> WHAT YOU ARE ASKED TO DO: Copy the data exactly from the line that contains "table_cell [392, 1127, 1157, 1181]" through the line that contains "table_cell [84, 799, 391, 848]", keeping both end lines and leaving out everything else.

> INFORMATION SHOWN:
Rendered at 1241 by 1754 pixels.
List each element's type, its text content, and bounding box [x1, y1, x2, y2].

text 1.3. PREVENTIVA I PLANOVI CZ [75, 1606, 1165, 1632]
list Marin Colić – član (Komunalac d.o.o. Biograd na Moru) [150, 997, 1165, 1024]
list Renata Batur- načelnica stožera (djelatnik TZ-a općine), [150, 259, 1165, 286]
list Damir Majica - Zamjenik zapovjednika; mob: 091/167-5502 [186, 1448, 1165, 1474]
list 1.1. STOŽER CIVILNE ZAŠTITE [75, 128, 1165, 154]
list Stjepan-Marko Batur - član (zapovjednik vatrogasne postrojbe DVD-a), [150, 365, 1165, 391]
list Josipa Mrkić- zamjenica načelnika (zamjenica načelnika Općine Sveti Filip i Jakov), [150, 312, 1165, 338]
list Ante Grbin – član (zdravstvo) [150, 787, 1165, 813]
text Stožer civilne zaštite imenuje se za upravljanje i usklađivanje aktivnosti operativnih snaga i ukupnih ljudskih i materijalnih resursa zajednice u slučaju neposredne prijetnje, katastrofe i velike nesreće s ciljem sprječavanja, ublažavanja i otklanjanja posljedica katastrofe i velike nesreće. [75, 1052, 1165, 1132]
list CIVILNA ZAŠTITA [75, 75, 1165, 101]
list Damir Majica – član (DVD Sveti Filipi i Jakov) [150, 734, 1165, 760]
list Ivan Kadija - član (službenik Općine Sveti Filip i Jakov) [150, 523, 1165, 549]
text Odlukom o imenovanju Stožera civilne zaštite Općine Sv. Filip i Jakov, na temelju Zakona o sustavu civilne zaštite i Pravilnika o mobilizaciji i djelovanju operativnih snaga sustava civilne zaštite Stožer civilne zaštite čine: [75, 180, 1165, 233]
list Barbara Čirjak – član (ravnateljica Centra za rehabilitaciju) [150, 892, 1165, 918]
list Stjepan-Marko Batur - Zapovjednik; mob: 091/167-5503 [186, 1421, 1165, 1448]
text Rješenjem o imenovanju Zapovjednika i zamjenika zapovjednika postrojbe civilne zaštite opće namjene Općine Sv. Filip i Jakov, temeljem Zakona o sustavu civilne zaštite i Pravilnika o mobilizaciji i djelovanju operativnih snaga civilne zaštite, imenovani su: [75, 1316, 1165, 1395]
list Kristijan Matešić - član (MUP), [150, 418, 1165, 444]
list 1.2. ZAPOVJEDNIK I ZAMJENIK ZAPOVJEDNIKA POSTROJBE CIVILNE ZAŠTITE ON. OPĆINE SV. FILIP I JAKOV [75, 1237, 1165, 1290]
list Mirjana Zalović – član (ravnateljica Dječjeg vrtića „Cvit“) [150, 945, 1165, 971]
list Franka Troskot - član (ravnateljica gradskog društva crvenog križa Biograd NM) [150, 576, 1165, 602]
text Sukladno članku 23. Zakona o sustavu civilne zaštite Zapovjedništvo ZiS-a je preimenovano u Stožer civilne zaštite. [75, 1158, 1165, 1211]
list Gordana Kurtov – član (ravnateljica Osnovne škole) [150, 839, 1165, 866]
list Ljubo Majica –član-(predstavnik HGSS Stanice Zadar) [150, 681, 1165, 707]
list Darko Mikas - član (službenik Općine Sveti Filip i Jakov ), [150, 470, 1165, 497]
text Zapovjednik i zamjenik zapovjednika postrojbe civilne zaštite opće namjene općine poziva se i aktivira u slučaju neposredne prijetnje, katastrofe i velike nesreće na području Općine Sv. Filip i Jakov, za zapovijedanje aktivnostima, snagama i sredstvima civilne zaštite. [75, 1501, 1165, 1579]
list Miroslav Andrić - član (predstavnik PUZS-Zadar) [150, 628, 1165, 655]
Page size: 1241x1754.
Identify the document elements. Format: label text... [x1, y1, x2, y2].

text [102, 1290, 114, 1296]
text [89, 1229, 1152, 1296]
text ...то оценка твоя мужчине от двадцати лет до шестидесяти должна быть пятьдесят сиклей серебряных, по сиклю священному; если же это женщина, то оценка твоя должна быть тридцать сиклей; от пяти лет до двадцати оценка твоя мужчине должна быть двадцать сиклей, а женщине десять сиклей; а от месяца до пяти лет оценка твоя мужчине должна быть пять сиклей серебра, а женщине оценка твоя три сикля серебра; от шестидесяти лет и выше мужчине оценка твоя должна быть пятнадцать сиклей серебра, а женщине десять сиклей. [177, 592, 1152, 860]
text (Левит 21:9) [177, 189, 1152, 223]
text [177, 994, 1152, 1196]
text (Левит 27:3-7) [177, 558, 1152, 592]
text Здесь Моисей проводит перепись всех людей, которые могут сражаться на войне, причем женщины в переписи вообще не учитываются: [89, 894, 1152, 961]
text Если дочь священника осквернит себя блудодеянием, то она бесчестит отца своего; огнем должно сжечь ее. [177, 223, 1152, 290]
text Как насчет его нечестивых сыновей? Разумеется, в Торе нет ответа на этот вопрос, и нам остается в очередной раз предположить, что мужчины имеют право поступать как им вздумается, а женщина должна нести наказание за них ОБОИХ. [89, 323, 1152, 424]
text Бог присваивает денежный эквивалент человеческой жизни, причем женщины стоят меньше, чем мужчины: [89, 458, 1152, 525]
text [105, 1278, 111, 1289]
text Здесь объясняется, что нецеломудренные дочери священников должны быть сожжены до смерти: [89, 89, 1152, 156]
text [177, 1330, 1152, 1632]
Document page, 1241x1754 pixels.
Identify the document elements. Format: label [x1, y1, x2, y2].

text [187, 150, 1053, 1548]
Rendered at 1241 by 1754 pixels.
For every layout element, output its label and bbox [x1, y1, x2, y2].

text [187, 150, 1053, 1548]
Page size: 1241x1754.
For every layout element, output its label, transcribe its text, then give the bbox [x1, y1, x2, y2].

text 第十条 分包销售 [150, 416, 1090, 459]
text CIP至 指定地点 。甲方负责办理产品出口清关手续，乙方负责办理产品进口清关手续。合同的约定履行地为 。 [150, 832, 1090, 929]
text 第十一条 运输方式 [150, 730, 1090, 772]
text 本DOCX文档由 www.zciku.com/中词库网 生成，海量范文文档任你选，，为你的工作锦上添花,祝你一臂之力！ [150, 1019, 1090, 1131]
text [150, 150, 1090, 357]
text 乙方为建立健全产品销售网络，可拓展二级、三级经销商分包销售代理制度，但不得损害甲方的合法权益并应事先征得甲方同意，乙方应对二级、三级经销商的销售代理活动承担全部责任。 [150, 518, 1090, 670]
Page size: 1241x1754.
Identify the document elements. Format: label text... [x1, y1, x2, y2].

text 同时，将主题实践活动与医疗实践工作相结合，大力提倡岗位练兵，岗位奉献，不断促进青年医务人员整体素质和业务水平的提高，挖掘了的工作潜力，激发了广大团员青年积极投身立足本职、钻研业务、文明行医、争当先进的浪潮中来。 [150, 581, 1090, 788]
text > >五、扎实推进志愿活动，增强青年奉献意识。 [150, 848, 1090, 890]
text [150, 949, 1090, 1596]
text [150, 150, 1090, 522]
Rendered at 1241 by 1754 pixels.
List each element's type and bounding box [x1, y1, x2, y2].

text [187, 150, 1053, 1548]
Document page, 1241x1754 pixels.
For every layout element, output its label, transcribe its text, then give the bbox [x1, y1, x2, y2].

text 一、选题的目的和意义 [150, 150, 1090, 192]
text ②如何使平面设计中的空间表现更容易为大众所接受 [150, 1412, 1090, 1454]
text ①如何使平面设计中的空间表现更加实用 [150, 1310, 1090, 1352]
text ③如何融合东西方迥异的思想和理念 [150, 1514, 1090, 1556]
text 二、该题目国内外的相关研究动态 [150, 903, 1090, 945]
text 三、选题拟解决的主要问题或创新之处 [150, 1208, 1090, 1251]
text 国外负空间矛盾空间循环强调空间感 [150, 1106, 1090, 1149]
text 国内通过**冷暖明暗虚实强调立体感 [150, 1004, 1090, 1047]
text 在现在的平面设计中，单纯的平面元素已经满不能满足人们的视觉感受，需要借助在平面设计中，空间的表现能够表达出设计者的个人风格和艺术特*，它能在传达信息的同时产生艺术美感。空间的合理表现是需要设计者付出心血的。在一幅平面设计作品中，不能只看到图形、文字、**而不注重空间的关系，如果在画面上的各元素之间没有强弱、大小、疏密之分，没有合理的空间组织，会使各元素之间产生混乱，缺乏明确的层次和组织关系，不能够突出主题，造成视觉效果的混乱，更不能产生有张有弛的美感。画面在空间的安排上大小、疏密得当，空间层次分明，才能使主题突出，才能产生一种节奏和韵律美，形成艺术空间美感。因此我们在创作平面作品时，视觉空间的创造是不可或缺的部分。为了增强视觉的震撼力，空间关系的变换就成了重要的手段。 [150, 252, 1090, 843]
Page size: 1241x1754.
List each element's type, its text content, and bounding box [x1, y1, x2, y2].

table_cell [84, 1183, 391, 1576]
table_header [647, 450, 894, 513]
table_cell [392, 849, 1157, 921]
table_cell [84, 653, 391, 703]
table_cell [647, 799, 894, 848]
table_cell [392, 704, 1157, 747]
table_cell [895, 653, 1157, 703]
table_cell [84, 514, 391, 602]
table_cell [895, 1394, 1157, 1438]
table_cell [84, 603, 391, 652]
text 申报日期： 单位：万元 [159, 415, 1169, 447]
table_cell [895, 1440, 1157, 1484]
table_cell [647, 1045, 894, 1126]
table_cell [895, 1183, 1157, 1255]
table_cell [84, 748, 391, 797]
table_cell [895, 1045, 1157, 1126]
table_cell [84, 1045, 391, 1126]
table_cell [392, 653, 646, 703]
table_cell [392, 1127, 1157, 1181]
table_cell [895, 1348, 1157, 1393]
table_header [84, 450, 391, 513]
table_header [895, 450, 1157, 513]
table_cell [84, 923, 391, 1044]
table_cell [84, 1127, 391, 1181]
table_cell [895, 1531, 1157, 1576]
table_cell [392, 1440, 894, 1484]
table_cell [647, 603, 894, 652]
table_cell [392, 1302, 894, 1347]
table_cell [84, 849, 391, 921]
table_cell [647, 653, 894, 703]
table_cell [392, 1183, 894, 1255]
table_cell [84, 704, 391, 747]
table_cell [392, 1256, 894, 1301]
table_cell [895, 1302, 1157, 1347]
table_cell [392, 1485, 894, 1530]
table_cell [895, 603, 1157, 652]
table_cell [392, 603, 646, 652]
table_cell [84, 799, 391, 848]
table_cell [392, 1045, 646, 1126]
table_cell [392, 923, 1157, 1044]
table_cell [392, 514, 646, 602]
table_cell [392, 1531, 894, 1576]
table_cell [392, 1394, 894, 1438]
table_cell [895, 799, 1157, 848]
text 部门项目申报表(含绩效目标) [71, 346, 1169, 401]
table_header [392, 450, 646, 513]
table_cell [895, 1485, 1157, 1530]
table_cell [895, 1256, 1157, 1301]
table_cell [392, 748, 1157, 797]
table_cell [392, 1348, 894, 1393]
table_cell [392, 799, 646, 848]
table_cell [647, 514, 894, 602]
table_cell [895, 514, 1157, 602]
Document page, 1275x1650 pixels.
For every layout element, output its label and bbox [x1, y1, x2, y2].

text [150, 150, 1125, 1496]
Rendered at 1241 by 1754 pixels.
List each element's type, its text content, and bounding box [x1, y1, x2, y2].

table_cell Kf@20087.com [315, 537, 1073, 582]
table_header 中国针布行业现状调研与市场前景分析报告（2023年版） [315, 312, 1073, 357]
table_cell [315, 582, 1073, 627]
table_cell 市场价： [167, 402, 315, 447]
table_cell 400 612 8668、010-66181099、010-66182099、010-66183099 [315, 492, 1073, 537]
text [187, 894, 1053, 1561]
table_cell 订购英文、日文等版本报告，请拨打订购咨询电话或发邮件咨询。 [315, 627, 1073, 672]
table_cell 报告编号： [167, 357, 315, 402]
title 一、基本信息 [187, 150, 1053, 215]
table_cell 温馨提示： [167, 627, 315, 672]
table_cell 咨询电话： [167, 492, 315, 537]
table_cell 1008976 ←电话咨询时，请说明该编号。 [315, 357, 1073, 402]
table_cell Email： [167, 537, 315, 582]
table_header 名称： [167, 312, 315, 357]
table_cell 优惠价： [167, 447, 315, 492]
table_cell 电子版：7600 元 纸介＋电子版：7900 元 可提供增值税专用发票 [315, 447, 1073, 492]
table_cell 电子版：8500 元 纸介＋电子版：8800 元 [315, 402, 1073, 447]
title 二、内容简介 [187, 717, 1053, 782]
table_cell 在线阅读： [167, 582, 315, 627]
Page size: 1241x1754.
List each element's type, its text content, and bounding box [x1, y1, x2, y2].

> EXERCISE ANSWER:
table_cell [392, 1127, 1157, 1181]
table_cell [895, 1348, 1157, 1393]
table_header [84, 450, 391, 513]
table_header [895, 450, 1157, 513]
table_cell [84, 923, 391, 1044]
table_cell [84, 1127, 391, 1181]
table_cell [895, 1531, 1157, 1576]
table_cell [392, 1440, 894, 1484]
table_cell [647, 603, 894, 652]
table_cell [392, 1302, 894, 1347]
table_cell [84, 849, 391, 921]
table_cell [647, 653, 894, 703]
table_cell [392, 1183, 894, 1255]
table_cell [84, 704, 391, 747]
table_cell [392, 1256, 894, 1301]
table_cell [895, 1302, 1157, 1347]
table_cell [392, 1485, 894, 1530]
table_cell [895, 603, 1157, 652]
table_cell [392, 603, 646, 652]
table_cell [84, 799, 391, 848]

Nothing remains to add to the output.